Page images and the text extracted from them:
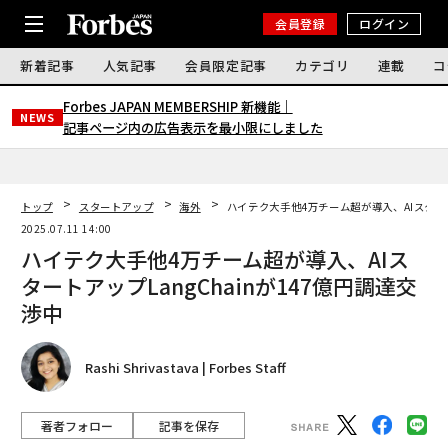
会員登録
ログイン
新着記事
人気記事
会員限定記事
カテゴリ
連載
コ
Forbes JAPAN MEMBERSHIP 新機能｜
NEWS
記事ページ内の広告表示を最小限にしました
トップ
スタートアップ
海外
ハイテク大手他4万チーム超が導入、AIスタート
2025.07.11 14:00
ハイテク大手他4万チーム超が導入、AIス
タートアップLangChainが147億円調達交
渉中
Rashi Shrivastava | Forbes Staff
著者フォロー
記事を保存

#### WHAT YOU NEED TO DO:
Output every line of extracted text in the records as a JSON list of strings, one string per line, with blank lines skipped. Leave the pictures out.

#### PROBLEM SOLUTION:
[
  "会員登録",
  "ログイン",
  "新着記事",
  "人気記事",
  "会員限定記事",
  "カテゴリ",
  "連載",
  "コ",
  "Forbes JAPAN MEMBERSHIP 新機能｜",
  "NEWS",
  "記事ページ内の広告表示を最小限にしました",
  "トップ",
  "スタートアップ",
  "海外",
  "ハイテク大手他4万チーム超が導入、AIスタート",
  "2025.07.11 14:00",
  "ハイテク大手他4万チーム超が導入、AIス",
  "タートアップLangChainが147億円調達交",
  "渉中",
  "Rashi Shrivastava | Forbes Staff",
  "著者フォロー",
  "記事を保存"
]